▸ **BRANO DEL DOCUMENTO**:
= = =

Dal punto di vista riabilitativo dopo un lungo periodo di fisioterapia presso il CEM (centro educazione motoria) di Genova siamo riusciti a inserire Silvia al Centro La Nostra Famiglia di Varazze (centro convenzionato con la ASL genovese) dove ha iniziato dal febbraio di questo ultimo anno una terapia che prevede interventi di fisioterapia, psicomotricità e logopedia (tengo a precisare che a Genova non era possibile seguire un progetto terapeutico similare).
Frequenta inoltre l'asilo nido dove è seguita e coccolata da tutte le assistenti e da Rosella la sua "assistente personale".
Ho cercato l'impossibile che si può trovare in libreria e su internet sulle leggi a tutela delle persone con handicap e degli aiuti che la famiglia dei bambini con handicap può e deve aspettarsi. In totale autonomia abbiamo inoltrato la domanda per il riconoscimento dell'handicap grave (legge 104) e dell'invalidità; a Silvia è stata riconosciuta la legge 104 con handicap grave e l'invalidità con indennità di frequenza ma non l'accompagnamento che porterebbe peraltro altri benefici. Certo è una bimba sorridente e molto affettuosa ma non è assolutamente una bimba autonoma: non cammina da sola (fa qualche passo solo se aiutata e in maniera disarticolata), non mangia da sola, non si lava, non si veste, non parla, non gioca, … Abbiamo pensato di chiedere l'aggravamento per riuscire a ottenere l'accompagnamento; aggravamento non in senso assoluto (anzi almeno dal punto di vista motorio qualche progresso c'è stato sicuramente) ma in relazione alla maggiore età che comporta uno sforzo maggiore nel seguirla; non vorrei però sentirmi dire quello che in sede differente mi è già stato riportato "ai bambini piccoli viene riconosciuta la sola indennità di frequenza perché, in quanto piccoli, avrebbero comunque bisogno di aiuto" ?!?
Se fosse davvero così AIUTO lo gridiamo noi! Non è possibile pensare che sia la stessa cosa!
OGGI non abbiamo ancora una diagnosi definitiva, a Siena continuano gli accertamenti genetici e non per arrivare a confermare o meno il sospetto che oggi ancora sussiste: Silvia è una bimba Rett o no? Sicuramente ci siamo resi conto che probabilmente una diagnosi certa aiuterebbe soprattutto noi ad aiutare lei e a migliorare per quanto possibile la sua qualità di vita.
La mamma e il papà di Silvia
Aggiornamento: dopo la presentazione del Libro Bianco al gruppo di auto aiuto si sono aggiunte nuove famiglie oltre quella di Silvi, con altre situazioni rare o rarissime e non tutti hanno ancora scritto la loro storia, ma tutte si sono riconosciute negli elementi comuni trattati in queste brevi note: bisogno di progetti, di continuità, di piani riabilitativi di riconoscimento, di superamento delle rigidità burocratiche, bisogno di speranza nella solidarietà sociale.

= = =

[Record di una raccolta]
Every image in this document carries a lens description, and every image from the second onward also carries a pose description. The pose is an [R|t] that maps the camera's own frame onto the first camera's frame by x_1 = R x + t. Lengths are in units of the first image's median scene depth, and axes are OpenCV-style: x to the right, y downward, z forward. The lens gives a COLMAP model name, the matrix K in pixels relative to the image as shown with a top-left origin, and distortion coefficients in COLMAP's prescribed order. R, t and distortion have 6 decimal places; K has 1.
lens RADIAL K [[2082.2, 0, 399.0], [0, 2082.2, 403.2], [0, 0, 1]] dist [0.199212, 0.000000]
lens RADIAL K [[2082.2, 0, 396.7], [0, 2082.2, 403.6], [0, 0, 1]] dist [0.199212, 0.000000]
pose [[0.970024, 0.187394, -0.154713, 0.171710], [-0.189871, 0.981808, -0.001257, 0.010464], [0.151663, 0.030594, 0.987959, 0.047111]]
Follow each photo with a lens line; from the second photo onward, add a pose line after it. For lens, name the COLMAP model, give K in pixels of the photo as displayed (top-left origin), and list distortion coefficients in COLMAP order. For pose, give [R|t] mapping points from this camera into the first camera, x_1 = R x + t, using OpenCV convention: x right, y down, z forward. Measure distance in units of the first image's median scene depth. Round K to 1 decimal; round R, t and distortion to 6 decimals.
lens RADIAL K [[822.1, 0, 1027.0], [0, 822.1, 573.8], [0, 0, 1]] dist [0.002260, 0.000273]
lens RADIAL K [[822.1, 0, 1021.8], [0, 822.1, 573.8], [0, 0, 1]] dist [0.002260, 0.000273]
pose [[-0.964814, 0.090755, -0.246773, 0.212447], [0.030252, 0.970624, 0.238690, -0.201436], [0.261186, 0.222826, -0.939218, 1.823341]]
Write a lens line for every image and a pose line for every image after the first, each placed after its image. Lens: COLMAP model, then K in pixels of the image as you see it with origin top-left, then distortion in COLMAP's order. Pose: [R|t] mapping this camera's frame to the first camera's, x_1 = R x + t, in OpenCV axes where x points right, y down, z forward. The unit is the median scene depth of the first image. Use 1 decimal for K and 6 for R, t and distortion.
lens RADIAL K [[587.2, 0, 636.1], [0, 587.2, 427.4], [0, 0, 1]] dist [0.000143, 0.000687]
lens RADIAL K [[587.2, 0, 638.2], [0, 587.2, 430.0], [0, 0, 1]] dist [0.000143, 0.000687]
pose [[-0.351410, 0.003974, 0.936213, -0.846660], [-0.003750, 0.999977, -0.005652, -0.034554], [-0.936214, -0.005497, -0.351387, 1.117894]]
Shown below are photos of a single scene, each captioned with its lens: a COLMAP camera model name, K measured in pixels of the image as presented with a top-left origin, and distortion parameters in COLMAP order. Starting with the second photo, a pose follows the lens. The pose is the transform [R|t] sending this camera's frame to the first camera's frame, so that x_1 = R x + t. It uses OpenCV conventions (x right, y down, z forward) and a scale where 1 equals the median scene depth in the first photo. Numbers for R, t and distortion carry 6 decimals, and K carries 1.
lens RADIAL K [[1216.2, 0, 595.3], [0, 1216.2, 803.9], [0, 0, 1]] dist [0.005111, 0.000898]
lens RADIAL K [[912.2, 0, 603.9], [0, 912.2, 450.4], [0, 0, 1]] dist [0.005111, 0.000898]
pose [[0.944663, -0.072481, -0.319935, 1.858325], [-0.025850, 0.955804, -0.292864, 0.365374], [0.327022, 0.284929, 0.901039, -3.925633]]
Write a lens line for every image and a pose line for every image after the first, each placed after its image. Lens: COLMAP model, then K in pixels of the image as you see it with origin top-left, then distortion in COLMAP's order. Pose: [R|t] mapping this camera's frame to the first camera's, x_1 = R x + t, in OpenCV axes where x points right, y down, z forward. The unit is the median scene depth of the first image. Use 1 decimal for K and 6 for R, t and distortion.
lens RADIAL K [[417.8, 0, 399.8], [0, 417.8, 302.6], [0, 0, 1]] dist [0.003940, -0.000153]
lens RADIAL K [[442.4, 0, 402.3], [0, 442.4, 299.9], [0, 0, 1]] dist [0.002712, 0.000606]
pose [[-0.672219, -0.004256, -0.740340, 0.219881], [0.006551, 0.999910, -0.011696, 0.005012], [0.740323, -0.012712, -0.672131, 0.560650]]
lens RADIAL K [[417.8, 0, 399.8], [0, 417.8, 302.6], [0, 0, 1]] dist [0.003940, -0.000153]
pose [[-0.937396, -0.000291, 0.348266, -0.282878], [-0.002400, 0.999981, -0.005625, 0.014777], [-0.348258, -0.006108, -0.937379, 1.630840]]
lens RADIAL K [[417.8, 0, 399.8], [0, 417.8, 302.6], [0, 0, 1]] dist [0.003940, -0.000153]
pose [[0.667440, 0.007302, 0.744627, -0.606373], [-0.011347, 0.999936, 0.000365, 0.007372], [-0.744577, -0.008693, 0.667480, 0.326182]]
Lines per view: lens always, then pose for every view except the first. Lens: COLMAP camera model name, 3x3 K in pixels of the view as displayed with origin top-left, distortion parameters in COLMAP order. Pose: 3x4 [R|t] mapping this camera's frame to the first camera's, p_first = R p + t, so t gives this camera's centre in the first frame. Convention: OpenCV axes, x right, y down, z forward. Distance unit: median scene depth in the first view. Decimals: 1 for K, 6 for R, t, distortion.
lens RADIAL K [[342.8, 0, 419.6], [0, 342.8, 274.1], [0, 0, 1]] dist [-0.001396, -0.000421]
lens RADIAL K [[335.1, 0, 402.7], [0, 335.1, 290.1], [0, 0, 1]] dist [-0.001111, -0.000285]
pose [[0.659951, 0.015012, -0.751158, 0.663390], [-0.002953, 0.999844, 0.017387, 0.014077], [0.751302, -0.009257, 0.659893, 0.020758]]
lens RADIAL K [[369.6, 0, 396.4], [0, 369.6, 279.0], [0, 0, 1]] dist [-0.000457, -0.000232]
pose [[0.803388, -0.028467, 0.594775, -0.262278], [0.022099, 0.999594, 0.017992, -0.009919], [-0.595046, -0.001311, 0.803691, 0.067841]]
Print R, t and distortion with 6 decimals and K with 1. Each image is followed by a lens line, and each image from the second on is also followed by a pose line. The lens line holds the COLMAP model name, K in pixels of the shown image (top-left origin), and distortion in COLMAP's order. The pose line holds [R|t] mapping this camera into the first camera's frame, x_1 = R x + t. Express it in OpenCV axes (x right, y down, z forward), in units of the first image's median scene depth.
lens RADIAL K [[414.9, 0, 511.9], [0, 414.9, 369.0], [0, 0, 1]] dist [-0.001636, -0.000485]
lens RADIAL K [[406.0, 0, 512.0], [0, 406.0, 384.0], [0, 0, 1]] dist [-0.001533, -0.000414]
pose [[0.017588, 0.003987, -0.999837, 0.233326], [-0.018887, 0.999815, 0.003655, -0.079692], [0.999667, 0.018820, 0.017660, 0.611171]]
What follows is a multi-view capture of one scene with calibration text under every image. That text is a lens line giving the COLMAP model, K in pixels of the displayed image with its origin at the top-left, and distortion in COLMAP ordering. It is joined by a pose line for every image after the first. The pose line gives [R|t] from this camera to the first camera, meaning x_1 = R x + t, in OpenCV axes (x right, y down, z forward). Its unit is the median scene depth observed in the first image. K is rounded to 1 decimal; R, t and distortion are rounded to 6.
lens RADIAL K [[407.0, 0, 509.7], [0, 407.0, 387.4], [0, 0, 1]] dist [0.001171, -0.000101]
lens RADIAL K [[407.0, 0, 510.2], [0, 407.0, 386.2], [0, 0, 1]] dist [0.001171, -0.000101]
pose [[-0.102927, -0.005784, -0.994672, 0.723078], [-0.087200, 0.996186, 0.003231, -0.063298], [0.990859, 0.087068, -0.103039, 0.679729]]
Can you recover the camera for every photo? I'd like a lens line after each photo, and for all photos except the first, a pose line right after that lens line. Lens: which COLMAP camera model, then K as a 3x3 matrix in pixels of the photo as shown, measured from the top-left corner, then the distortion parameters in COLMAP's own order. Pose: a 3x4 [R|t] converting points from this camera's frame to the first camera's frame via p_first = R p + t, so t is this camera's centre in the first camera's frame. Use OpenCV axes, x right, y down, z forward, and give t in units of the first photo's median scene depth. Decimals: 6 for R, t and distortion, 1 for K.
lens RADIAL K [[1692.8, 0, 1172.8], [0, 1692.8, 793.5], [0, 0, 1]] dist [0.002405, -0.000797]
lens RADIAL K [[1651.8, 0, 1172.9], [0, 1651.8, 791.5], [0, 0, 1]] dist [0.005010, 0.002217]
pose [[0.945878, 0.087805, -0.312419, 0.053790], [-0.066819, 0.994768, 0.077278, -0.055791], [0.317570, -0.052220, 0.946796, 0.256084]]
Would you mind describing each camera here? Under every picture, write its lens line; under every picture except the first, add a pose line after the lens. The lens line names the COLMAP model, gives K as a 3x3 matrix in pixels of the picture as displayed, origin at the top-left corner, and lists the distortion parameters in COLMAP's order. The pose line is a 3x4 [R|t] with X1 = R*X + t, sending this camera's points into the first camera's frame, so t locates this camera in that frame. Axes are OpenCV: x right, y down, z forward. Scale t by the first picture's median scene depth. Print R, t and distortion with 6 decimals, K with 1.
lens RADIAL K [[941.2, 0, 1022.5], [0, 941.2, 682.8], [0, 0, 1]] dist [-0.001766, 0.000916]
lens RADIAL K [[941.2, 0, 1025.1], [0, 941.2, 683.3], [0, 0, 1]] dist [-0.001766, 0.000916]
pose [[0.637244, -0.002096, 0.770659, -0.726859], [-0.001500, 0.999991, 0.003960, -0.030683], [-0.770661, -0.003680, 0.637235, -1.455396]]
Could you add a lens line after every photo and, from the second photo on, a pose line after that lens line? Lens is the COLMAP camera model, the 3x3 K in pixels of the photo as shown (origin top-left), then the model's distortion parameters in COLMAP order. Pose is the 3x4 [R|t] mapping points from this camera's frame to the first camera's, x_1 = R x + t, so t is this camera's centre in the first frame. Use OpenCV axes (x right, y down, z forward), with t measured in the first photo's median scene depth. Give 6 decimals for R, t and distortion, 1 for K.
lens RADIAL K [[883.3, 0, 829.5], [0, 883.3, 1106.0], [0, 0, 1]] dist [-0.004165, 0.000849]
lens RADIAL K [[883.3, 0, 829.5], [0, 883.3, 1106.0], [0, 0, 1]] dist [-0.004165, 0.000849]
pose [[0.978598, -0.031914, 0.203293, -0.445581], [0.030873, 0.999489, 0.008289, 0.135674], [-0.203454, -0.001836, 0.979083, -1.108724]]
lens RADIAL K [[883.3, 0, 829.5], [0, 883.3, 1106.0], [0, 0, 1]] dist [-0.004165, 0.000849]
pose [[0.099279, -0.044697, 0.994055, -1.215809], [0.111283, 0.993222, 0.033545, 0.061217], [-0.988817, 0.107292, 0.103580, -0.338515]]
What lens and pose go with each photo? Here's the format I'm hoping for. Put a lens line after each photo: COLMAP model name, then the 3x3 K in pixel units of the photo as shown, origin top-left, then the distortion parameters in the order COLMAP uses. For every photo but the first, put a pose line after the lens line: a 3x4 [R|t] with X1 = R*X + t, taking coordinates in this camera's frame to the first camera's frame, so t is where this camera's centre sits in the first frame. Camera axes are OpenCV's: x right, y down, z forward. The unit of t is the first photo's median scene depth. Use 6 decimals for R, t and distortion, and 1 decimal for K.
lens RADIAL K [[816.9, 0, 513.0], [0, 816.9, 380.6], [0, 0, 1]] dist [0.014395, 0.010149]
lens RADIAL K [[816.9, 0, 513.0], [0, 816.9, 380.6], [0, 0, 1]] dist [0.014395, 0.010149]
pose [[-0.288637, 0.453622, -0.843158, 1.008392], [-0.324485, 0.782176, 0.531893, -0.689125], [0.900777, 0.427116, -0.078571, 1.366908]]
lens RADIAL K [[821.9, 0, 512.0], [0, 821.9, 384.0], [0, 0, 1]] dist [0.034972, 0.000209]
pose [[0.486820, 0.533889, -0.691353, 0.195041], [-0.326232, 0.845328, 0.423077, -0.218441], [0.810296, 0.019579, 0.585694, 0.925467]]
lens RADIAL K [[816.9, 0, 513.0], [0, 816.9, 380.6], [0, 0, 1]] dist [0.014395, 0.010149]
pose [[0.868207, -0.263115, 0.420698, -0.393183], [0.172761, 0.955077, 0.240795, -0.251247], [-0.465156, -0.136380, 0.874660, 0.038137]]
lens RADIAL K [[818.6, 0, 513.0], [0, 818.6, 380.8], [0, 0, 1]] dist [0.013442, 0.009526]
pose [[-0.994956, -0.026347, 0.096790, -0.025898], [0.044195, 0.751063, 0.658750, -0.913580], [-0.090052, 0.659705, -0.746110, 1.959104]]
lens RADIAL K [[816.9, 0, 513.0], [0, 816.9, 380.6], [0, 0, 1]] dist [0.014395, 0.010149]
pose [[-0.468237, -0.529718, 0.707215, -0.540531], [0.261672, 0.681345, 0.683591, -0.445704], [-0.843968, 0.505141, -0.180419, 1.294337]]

= = =

▸ **ISTRUZIONI**:
• a. Indica se ciascuna affermazione concorda con il brano su Silvia: rispondi sì o no e riporta tra virgolette le parole del brano che lo decidono. (i) Silvia ha iniziato la terapia a Varazze dal febbraio dell'ultimo anno. (ii) A Silvia è stato riconosciuto l'accompagnamento. (iii) La famiglia ha già una diagnosi definitiva.
• b. Ricopia dal brano su Silvia il passo che inizia con le parole "Se fosse davvero" e si ferma dopo le parole "qualità di vita.".
• c. Riscrivi in forma più breve il paragrafo del brano su Silvia che comincia con "Dal punto di vista riabilitativo", mantenendone i fatti principali.

▸ **SOLUZIONI DEGLI ESERCIZI**:
• a.
(i) Sì: "ha iniziato dal febbraio di questo ultimo anno una terapia"
(ii) No: "ma non l'accompagnamento"
(iii) No: "OGGI non abbiamo ancora una diagnosi definitiva"

• b.
Se fosse davvero così AIUTO lo gridiamo noi! Non è possibile pensare che sia la stessa cosa!
OGGI non abbiamo ancora una diagnosi definitiva, a Siena continuano gli accertamenti genetici e non per arrivare a confermare o meno il sospetto che oggi ancora sussiste: Silvia è una bimba Rett o no? Sicuramente ci siamo resi conto che probabilmente una diagnosi certa aiuterebbe soprattutto noi ad aiutare lei e a migliorare per quanto possibile la sua qualità di vita.

• c. Dopo un lungo periodo di fisioterapia al CEM (centro educazione motoria) di Genova, Silvia è stata inserita al Centro La Nostra Famiglia di Varazze, convenzionato con la ASL genovese. Lì, da febbraio di quest'ultimo anno, segue una terapia con fisioterapia, psicomotricità e logopedia. A Genova un progetto terapeutico simile non era possibile.